- [Assignment]: An exact transcription of every entry is required. Images are not part of it.

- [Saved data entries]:
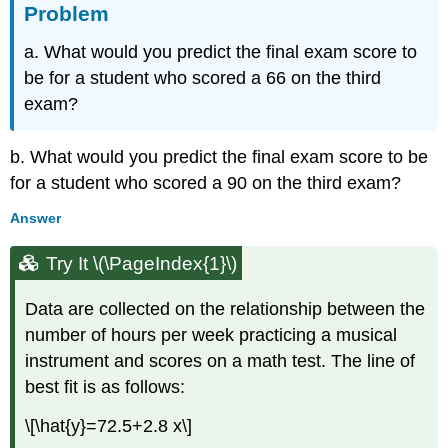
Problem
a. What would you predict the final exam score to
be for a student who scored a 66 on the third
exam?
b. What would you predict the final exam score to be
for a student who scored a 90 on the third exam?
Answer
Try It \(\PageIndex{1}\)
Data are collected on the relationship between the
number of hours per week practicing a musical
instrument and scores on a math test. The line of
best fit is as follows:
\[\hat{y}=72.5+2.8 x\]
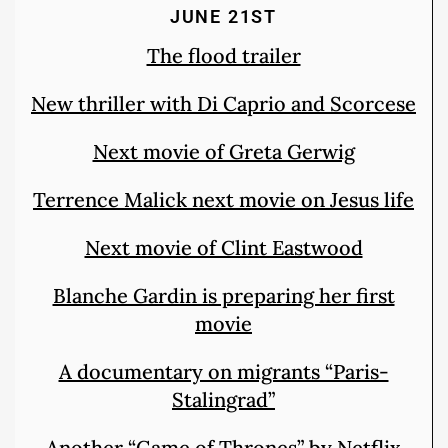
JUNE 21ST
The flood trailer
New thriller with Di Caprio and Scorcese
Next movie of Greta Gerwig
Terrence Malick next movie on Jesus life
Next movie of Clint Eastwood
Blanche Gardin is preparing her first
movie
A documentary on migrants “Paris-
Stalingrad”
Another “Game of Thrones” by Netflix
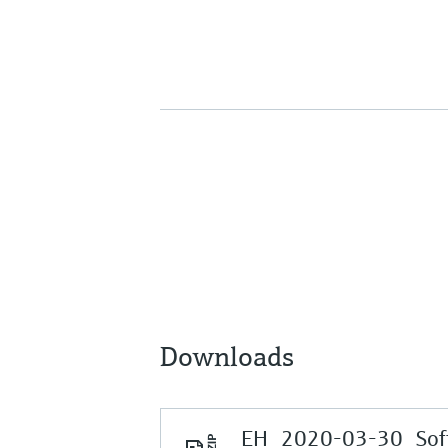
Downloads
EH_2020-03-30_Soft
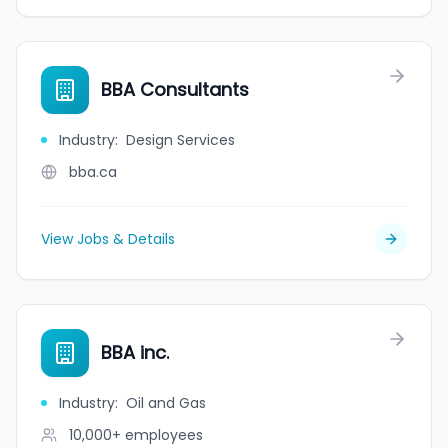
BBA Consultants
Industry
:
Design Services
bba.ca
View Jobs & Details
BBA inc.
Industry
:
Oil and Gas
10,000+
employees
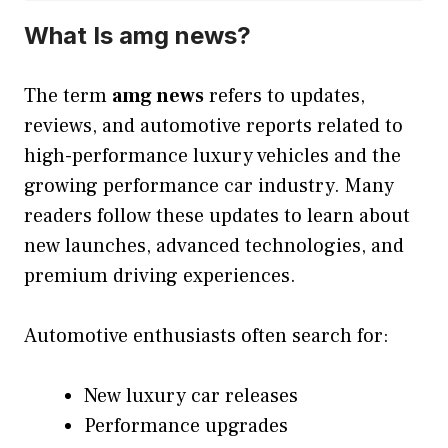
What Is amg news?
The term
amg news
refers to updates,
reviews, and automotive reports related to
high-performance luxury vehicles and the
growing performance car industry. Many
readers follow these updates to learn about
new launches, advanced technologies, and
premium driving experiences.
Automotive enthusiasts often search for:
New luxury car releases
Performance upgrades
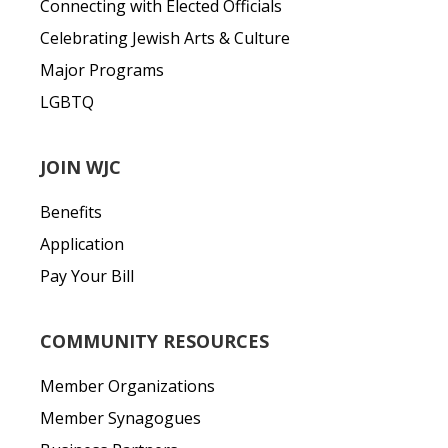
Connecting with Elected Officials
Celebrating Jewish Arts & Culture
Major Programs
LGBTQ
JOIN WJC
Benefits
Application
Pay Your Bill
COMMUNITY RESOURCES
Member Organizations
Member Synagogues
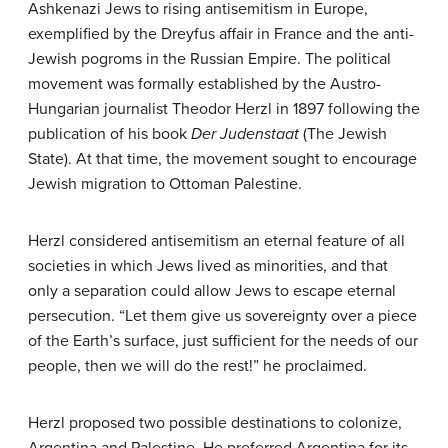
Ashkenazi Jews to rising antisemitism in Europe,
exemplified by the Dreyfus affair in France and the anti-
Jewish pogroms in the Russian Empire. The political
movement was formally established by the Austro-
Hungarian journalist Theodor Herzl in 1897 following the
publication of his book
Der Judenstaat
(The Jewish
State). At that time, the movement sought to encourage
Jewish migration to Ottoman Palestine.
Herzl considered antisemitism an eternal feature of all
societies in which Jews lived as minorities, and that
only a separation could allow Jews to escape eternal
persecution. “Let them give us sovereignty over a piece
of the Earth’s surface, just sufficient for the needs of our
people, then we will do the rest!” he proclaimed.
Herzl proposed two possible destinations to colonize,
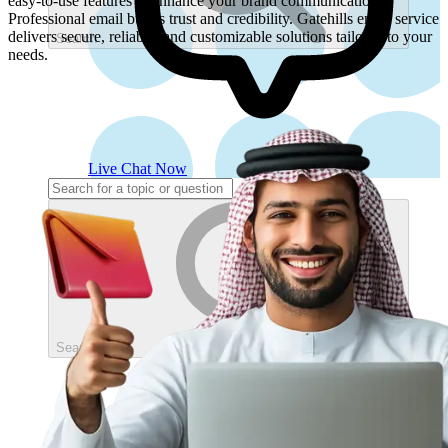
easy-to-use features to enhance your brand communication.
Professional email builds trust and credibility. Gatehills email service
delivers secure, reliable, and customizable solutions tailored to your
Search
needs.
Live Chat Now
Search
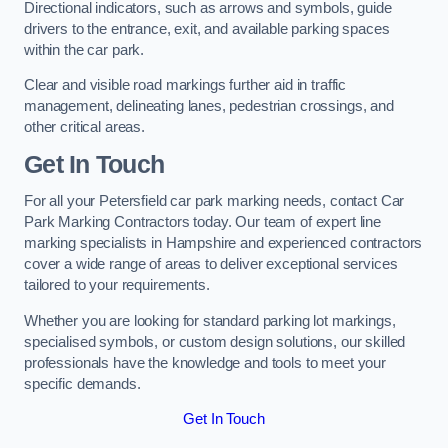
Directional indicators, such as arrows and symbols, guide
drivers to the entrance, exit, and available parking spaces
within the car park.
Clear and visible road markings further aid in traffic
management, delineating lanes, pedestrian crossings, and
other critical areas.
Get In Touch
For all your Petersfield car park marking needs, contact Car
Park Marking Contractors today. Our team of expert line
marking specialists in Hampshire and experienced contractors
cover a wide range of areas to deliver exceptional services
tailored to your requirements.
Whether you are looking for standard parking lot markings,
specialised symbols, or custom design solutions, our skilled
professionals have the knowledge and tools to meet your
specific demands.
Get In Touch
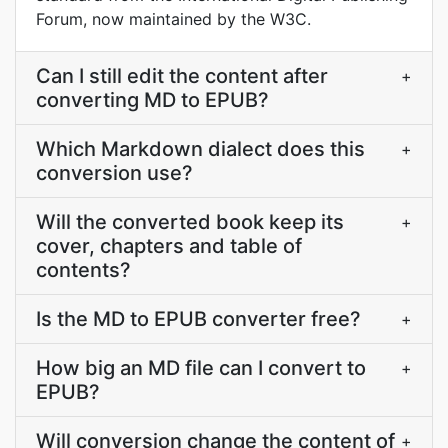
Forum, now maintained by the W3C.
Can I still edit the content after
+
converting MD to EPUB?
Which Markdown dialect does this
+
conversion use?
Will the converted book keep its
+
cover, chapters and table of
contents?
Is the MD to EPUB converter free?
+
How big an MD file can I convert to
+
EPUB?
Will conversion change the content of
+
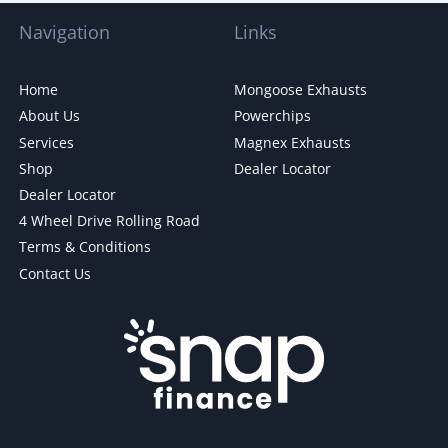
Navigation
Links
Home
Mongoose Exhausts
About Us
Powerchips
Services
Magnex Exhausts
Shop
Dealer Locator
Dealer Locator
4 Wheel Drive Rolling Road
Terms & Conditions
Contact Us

- [Problem solution]:
Problem
a. What would you predict the final exam score to
be for a student who scored a 66 on the third
exam?
b. What would you predict the final exam score to be
for a student who scored a 90 on the third exam?
Answer
Try It \(\PageIndex{1}\)
Data are collected on the relationship between the
number of hours per week practicing a musical
instrument and scores on a math test. The line of
best fit is as follows:
\[\hat{y}=72.5+2.8 x\]
JUNE 21ST
The flood trailer
New thriller with Di Caprio and Scorcese
Next movie of Greta Gerwig
Terrence Malick next movie on Jesus life
Next movie of Clint Eastwood
Blanche Gardin is preparing her first
movie
A documentary on migrants “Paris-
Stalingrad”
Another “Game of Thrones” by Netflix
Downloads
EH_2020-03-30_Soft
BBA Consultants
Industry
:
Design Services
bba.ca
View Jobs & Details
BBA inc.
Industry
:
Oil and Gas
10,000+
employees
What Is amg news?
The term
amg news
refers to updates,
reviews, and automotive reports related to
high-performance luxury vehicles and the
growing performance car industry. Many
readers follow these updates to learn about
new launches, advanced technologies, and
premium driving experiences.
Automotive enthusiasts often search for:
New luxury car releases
Performance upgrades
Connecting with Elected Officials
Celebrating Jewish Arts & Culture
Major Programs
LGBTQ
JOIN WJC
Benefits
Application
Pay Your Bill
COMMUNITY RESOURCES
Member Organizations
Member Synagogues
Ashkenazi Jews to rising antisemitism in Europe,
exemplified by the Dreyfus affair in France and the anti-
Jewish pogroms in the Russian Empire. The political
movement was formally established by the Austro-
Hungarian journalist Theodor Herzl in 1897 following the
publication of his book
Der Judenstaat
(The Jewish
State). At that time, the movement sought to encourage
Jewish migration to Ottoman Palestine.
Herzl considered antisemitism an eternal feature of all
societies in which Jews lived as minorities, and that
only a separation could allow Jews to escape eternal
persecution. “Let them give us sovereignty over a piece
of the Earth’s surface, just sufficient for the needs of our
people, then we will do the rest!” he proclaimed.
Herzl proposed two possible destinations to colonize,
easy-to-use features to enhance your brand communication.
Professional email builds trust and credibility. Gatehills email service
delivers secure, reliable, and customizable solutions tailored to your
Search
needs.
Live Chat Now
Search
Directional indicators, such as arrows and symbols, guide
drivers to the entrance, exit, and available parking spaces
within the car park.
Clear and visible road markings further aid in traffic
management, delineating lanes, pedestrian crossings, and
other critical areas.
Get In Touch
For all your Petersfield car park marking needs, contact Car
Park Marking Contractors today. Our team of expert line
marking specialists in Hampshire and experienced contractors
cover a wide range of areas to deliver exceptional services
tailored to your requirements.
Whether you are looking for standard parking lot markings,
specialised symbols, or custom design solutions, our skilled
professionals have the knowledge and tools to meet your
specific demands.
Get In Touch
Forum, now maintained by the W3C.
Can I still edit the content after
+
converting MD to EPUB?
Which Markdown dialect does this
+
conversion use?
Will the converted book keep its
+
cover, chapters and table of
contents?
Is the MD to EPUB converter free?
+
How big an MD file can I convert to
+
EPUB?
Will conversion change the content of
+
Navigation
Links
Home
Mongoose Exhausts
About Us
Powerchips
Services
Magnex Exhausts
Shop
Dealer Locator
Dealer Locator
4 Wheel Drive Rolling Road
Terms & Conditions
Contact Us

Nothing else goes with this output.